This may surprise you, but there isn’t an easy, “canonical” method to construct simple probability trees in R. Google uncovers some hacky attempts from years past, but it obviously hasn’t been a pressing issue or priority in the community. The reason for this, I think, is threefold: (1) probability trees are boring, STATS101 material; (2) until recently, there haven’t been great tools to render nodes and trees; and (3) designating a sensible, comprehensive input is somewhat tricky. What do you name the parameters? Should the function(s) take a table or data frame? If so, in what shape?

To expand on the first point, R and the R community are great at introducing programming techniques to people who know statistics, but less great at introducting statistics to people who know how to program. The purpose of this post is to demonstrate how a simple statistical procedure–Bayes’ Theorum–might be calculated and displayed in a simple visual format in R.

As I alluded to above, there are now several great tools to render networks, trees, and other such hierarchies. After considering data.tree and igraph, I decided the Diagrammer package best suited my needs. The documentation can be found here.

Note: these trees required the development version of DiagrammeR, so you may need to devtools::install_github("rich-iannone/DiagrammeR") for the code to work.

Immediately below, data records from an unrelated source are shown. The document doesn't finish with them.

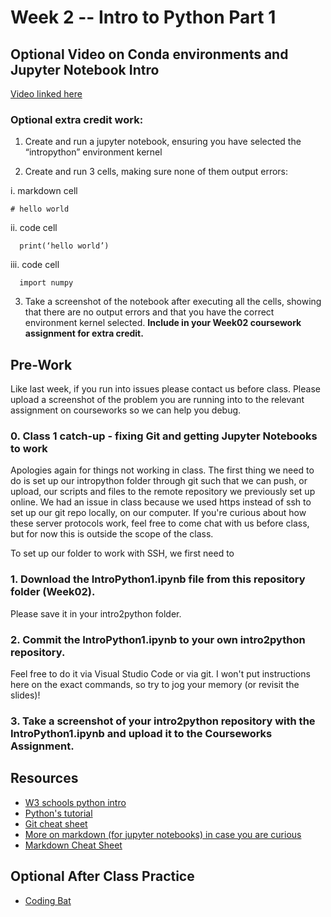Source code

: # Week 2 -- Intro to Python Part 1

## Optional Video on Conda environments and Jupyter Notebook Intro

[Video linked here](https://www.youtube.com/watch?v=LCOINLVBVmM)
### Optional extra credit work:
1. Create and run a jupyter notebook, ensuring you have selected the “intropython” environment kernel

2. Create and run 3 cells, making sure none of them output errors:

i. markdown cell
```
# hello world
```

  ii. code cell 

      print(‘hello world’)

  iii. code cell 

      import numpy

3. Take a screenshot of the notebook after executing all the cells, showing that there are no output errors and that you have the correct environment kernel selected. **Include in your Week02 coursework assignment for extra credit.**



## Pre-Work
Like last week, if you run into issues please contact us before class. Please upload a screenshot of the problem you are running into to the relevant assignment on courseworks so we can help you debug.


### 0. Class 1 catch-up - fixing Git and getting Jupyter Notebooks to work
Apologies again for things not working in class. The first thing we need to do is set up our intropython folder through git such that we can push, or upload, our scripts and files to the remote repository we previously set up online. We had an issue in class because we used https instead of ssh to set up our git repo locally, on our computer. If you're curious about how these server protocols work, feel free to come chat with us before class, but for now this is outside the scope of the class.

To set up our folder to work with SSH, we first need to 



### 1. Download the IntroPython1.ipynb file from this repository folder (Week02).
Please save it in your intro2python folder.
### 2. Commit the  IntroPython1.ipynb to your own intro2python repository.
Feel free to do it via Visual Studio Code or via git. I won't put instructions here on the exact commands, so try to jog your memory (or revisit the slides)!
### 3. Take a screenshot of your intro2python repository with the IntroPython1.ipynb and upload it to the Courseworks Assignment.


## Resources
- [W3 schools python intro](https://www.w3schools.com/python/python_operators.asp)
- [Python's tutorial](https://docs.python.org/3/tutorial/introduction.html)
- [Git cheat sheet](https://education.github.com/git-cheat-sheet-education.pdf)
- [More on markdown (for jupyter notebooks) in case you are curious](https://jupyter-notebook.readthedocs.io/en/stable/examples/Notebook/Working%20With%20Markdown%20Cells.html)
- [Markdown Cheat Sheet](https://sqlbak.com/blog/wp-content/uploads/2020/12/Jupyter-Notebook-Markdown-Cheatsheet2.pdf)

## Optional After Class Practice
- [Coding Bat](https://codingbat.com/python)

My bayes_probability_tree function is below. The assumed context is a medical test: What is the probability I have X, given that I test positive?

library(DiagrammeR)

bayes_probability_tree <- function(prior, true_positive, true_negative) {
  
  if (!all(c(prior, true_positive, true_negative) > 0) && !all(c(prior, true_positive, true_negative) < 1)) {
    stop("probabilities must be greater than 0 and less than 1.",
         call. = FALSE)
  }
  c_prior <- 1 - prior
  c_tp <- 1 - true_positive
  c_tn <- 1 - true_negative
  
  round4 <- purrr::partial(round, digits = 4)
  
  b1 <- round4(prior * true_positive)
  b2 <- round4(prior * c_tp)
  b3 <- round4(c_prior * c_tn)
  b4 <- round4(c_prior * true_negative)
  
  bp <-  round4(b1/(b1 + b3))
  
  labs <- c("X", prior, c_prior, true_positive, c_tp, true_negative, c_tn, b1, b2, b4, b3)
  
  tree <-
    create_graph() %>%
    add_n_nodes(
      n = 11,
      type = "path",
      label = labs,
      node_aes = node_aes(
        shape = "circle",
        height = 1,
        width = 1,
        x = c(0, 3, 3, 6, 6, 6, 6, 8, 8, 8, 8),
        y = c(0, 2, -2, 3, 1, -3, -1, 3, 1, -3, -1))) %>% 
    add_edge(
      from = 1,
      to = 2,
      edge_aes = edge_aes(
        label = "Prior"
      )
    ) %>% 
    add_edge(
      from = 1, 
      to = 3,
      edge_aes = edge_aes(
        label = "Complimentary Prior"
      )
    ) %>% 
    add_edge(
      from = 2,
      to = 4,
      edge_aes = edge_aes(
        label = "True Positive"
      )
    ) %>% 
    add_edge(
      from = 2,
      to = 5,
      edge_aes = edge_aes(
        label = "False Negative"
      )
    ) %>% 
    add_edge(
      from = 3,
      to = 7,
      edge_aes = edge_aes(
        label = "False Positive"
      )
    ) %>% 
    add_edge(
      from = 3,
      to = 6,
      edge_aes = edge_aes(
        label = "True Negative"
      )
    ) %>% 
    add_edge(
      from = 4,
      to = 8,
      edge_aes = edge_aes(
        label = "="
      )
    ) %>% 
    add_edge(
      from = 5,
      to = 9,
      edge_aes = edge_aes(
        label = "="
      )
    ) %>% 
    add_edge(
      from = 7,
      to = 11,
      edge_aes = edge_aes(
        label = "="
      )
    ) %>% 
    add_edge(
      from = 6,
      to = 10,
      edge_aes = edge_aes(
        label = "="
      )
    ) 
  message(glue::glue("The probability of having (prior) after testing positive is {bp}"))
  print(render_graph(tree))
  invisible(tree)
}

The function renders the tree and returns it invisibly for further edits. For example, let’s set our prior at 0.07, the sensitivity of the test (true positive) at 0.95, and the specificity of the test (true negative) at 0.98.

> bayes_probability_tree(prior = 0.07, true_positive = 0.95, true_negative = 0.98)
The probability of having (prior) after testing positive is 0.7814

ptree1

The message produced follows Bayes Theorum: the probability of A, given B, is the probability of A and B divided by the probability of B. Thus, there is a 78% chance that someone has X, given that they tested positive.

I’m not sure how or if these simple statistical tasks could be expanded into a package, but I think it’s worth considering.